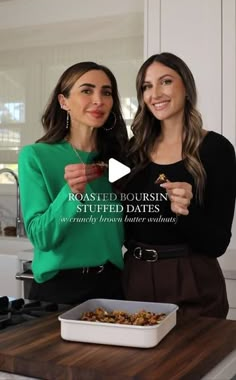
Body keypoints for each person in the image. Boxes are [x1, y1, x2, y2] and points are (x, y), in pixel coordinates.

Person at [122, 52, 236, 320]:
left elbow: (218, 242)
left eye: (166, 82)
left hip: (192, 279)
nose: (155, 93)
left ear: (186, 87)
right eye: (147, 86)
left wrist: (185, 212)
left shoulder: (216, 149)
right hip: (134, 279)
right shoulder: (132, 152)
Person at [18, 61, 128, 304]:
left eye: (106, 92)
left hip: (113, 287)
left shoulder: (121, 160)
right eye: (87, 90)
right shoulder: (36, 156)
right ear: (63, 101)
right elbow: (41, 237)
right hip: (59, 291)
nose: (98, 100)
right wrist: (72, 194)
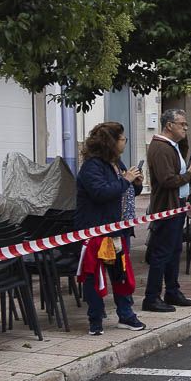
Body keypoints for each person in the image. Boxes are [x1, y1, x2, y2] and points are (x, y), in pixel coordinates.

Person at [75, 122, 145, 336]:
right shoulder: (92, 167)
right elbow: (101, 193)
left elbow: (126, 191)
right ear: (111, 142)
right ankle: (95, 320)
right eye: (122, 138)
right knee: (94, 276)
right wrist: (125, 180)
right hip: (96, 231)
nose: (125, 142)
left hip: (118, 229)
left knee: (121, 274)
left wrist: (136, 182)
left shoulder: (116, 163)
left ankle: (126, 315)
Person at [144, 109, 191, 313]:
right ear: (169, 126)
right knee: (162, 252)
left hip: (177, 205)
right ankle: (152, 296)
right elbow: (167, 180)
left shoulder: (172, 146)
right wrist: (189, 176)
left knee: (175, 251)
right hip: (166, 207)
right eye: (182, 124)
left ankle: (172, 291)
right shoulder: (160, 148)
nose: (185, 127)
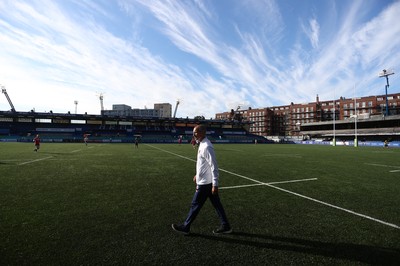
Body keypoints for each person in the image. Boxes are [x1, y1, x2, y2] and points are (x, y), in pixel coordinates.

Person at [172, 124, 231, 235]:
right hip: (204, 181)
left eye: (195, 132)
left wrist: (215, 184)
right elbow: (203, 164)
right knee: (217, 205)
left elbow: (214, 166)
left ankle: (186, 227)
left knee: (195, 204)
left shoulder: (207, 146)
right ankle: (226, 225)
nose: (193, 134)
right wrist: (197, 175)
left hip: (205, 184)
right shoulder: (202, 144)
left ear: (202, 133)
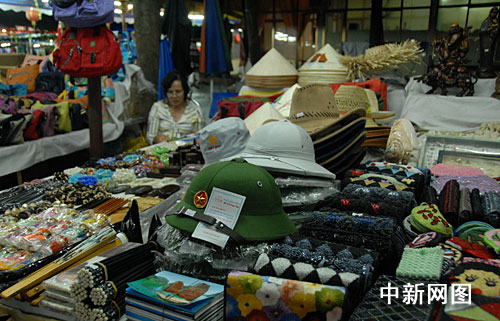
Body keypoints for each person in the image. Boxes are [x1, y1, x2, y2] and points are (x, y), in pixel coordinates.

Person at [146, 71, 204, 144]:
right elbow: (150, 137)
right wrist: (157, 139)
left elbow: (201, 136)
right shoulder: (157, 108)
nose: (174, 96)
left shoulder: (195, 110)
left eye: (178, 91)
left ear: (185, 91)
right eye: (170, 92)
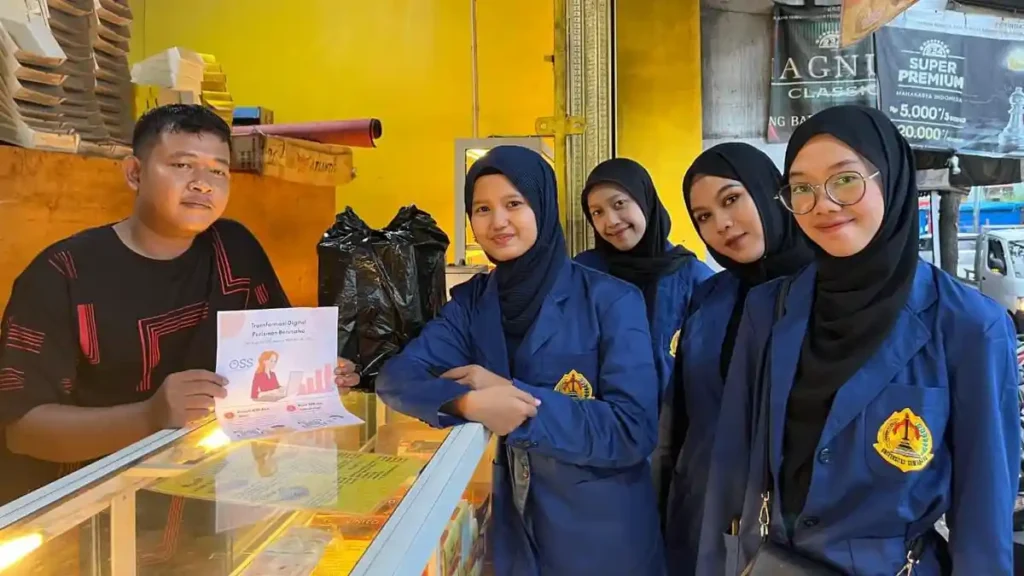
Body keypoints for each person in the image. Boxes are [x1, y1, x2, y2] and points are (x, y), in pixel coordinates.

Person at [697, 106, 1018, 575]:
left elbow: (983, 517)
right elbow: (731, 468)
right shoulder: (770, 310)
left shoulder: (967, 326)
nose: (823, 204)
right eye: (802, 188)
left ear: (891, 180)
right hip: (773, 564)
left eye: (845, 180)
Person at [0, 104, 360, 505]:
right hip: (90, 507)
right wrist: (148, 416)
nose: (203, 184)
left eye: (218, 171)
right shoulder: (64, 274)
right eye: (182, 165)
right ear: (134, 173)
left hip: (213, 490)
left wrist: (315, 375)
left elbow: (274, 358)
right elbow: (22, 429)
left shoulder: (234, 249)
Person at [376, 146, 664, 575]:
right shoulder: (474, 304)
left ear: (542, 207)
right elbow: (397, 378)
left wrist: (516, 403)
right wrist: (467, 403)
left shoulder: (611, 300)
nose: (498, 222)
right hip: (514, 537)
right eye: (482, 209)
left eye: (514, 204)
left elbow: (632, 429)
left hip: (602, 542)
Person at [657, 143, 812, 573]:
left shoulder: (824, 293)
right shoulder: (710, 297)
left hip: (790, 524)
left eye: (731, 200)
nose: (721, 224)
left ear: (768, 192)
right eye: (703, 217)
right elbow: (681, 416)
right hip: (702, 510)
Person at [576, 157, 713, 396]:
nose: (611, 221)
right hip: (600, 414)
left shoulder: (695, 279)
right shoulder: (583, 274)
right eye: (597, 212)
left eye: (619, 204)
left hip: (674, 415)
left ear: (645, 200)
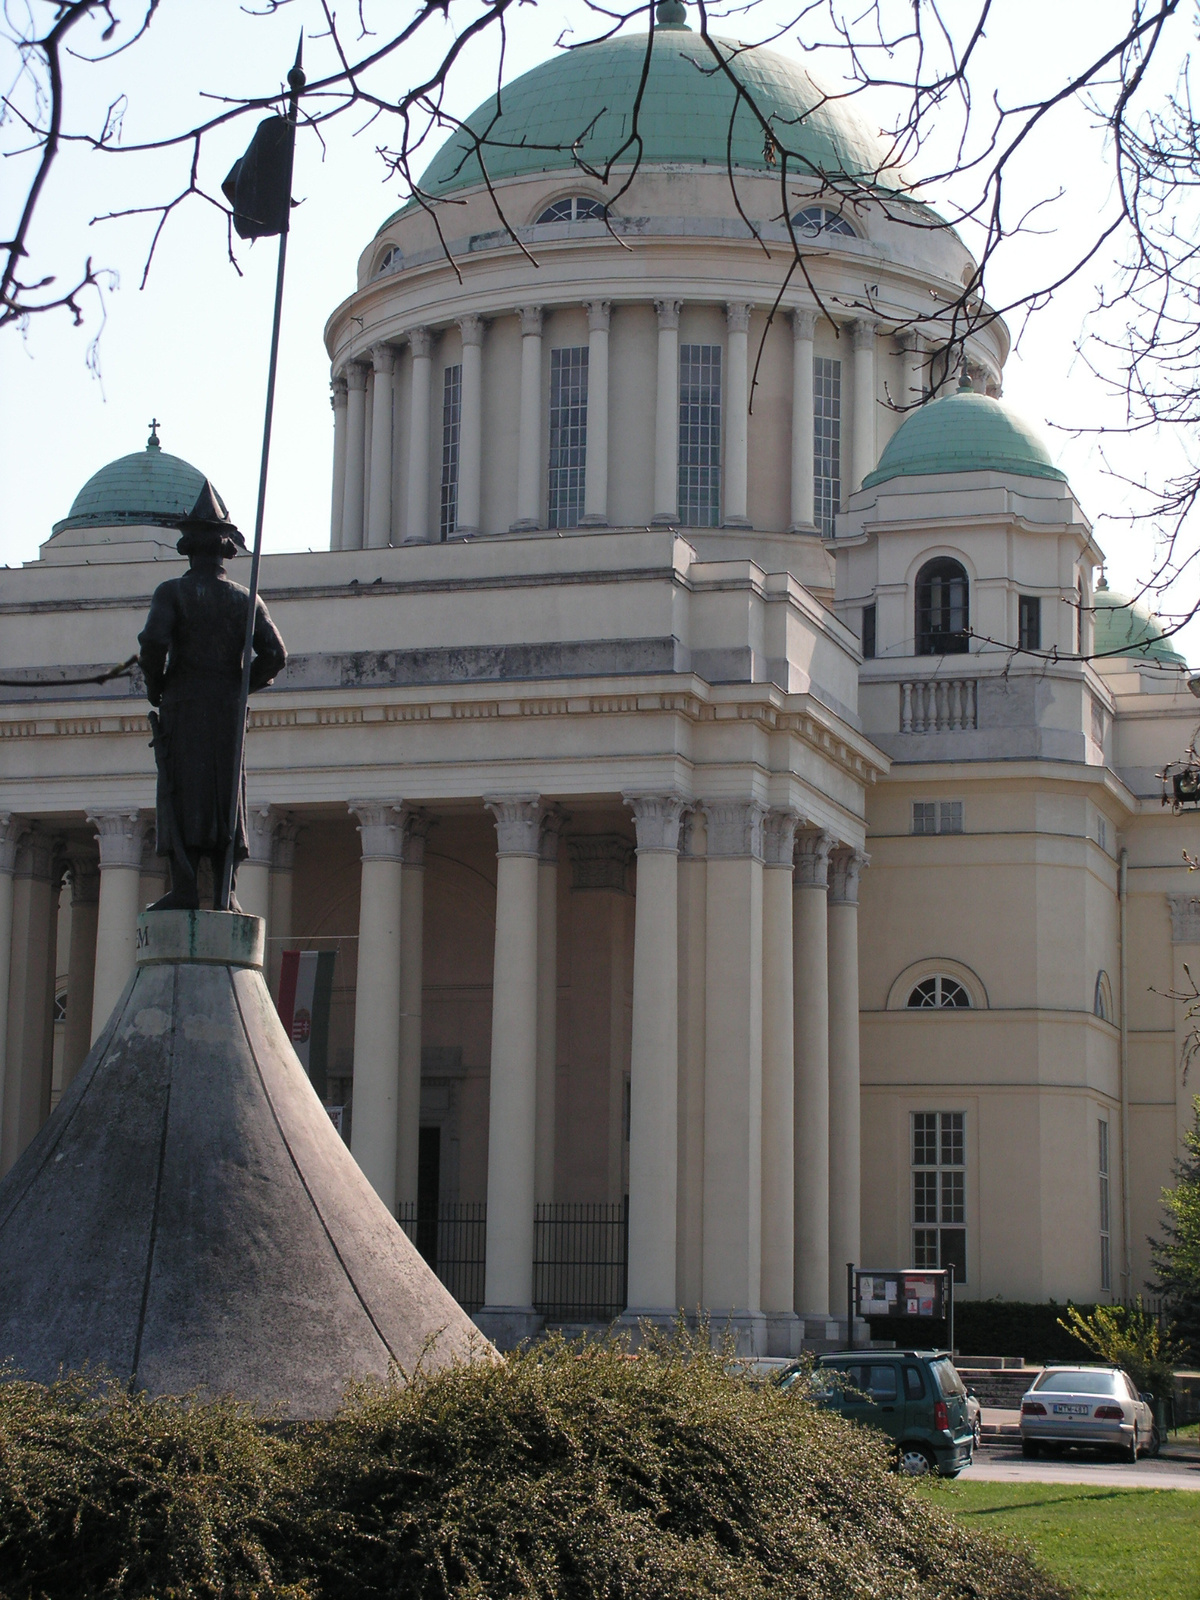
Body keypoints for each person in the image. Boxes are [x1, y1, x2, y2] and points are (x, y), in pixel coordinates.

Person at [138, 482, 287, 910]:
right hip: (226, 710)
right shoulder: (246, 599)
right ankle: (227, 890)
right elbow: (276, 655)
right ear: (225, 549)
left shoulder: (173, 592)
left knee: (182, 795)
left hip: (184, 706)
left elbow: (153, 642)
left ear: (187, 547)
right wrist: (240, 686)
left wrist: (156, 687)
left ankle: (185, 886)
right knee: (225, 799)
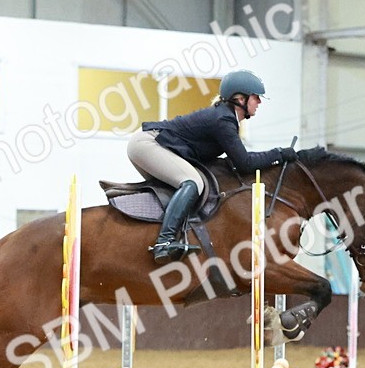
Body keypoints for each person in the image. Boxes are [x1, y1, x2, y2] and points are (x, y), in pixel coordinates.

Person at [127, 69, 297, 264]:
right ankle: (164, 242)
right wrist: (279, 154)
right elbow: (245, 163)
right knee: (192, 182)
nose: (259, 102)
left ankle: (161, 237)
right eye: (256, 97)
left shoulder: (226, 118)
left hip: (150, 144)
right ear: (240, 99)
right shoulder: (224, 120)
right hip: (147, 144)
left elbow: (235, 162)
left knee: (187, 186)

**REQUIRED WORK**
Both the line above containing "right wrist: (72, 194)" and the line containing "right eye: (182, 124)" belong in the copy, along with every line between them; print these exactly and omit the pictures.

**SOLUTION TO THIS EXERCISE**
right wrist: (72, 194)
Body keypoints for each person in the image. Boxes are [x1, y1, x2, y2] and points are (x, y), in pixel coordinates.

Person at [75, 122, 145, 336]:
right shoulder: (92, 167)
right elbow: (101, 193)
left elbow: (126, 191)
right ear: (111, 142)
right ankle: (95, 320)
right eye: (122, 138)
right knee: (94, 276)
right wrist: (125, 180)
right hip: (96, 231)
nose: (125, 142)
left hip: (118, 229)
left knee: (121, 274)
left wrist: (136, 182)
left shoulder: (116, 163)
left ankle: (126, 315)
Person at [144, 109, 191, 313]:
right ear: (169, 126)
right knee: (162, 252)
left hip: (177, 205)
right ankle: (152, 296)
right elbow: (167, 180)
left shoulder: (172, 146)
right wrist: (189, 176)
left knee: (175, 251)
right hip: (166, 207)
right eye: (182, 124)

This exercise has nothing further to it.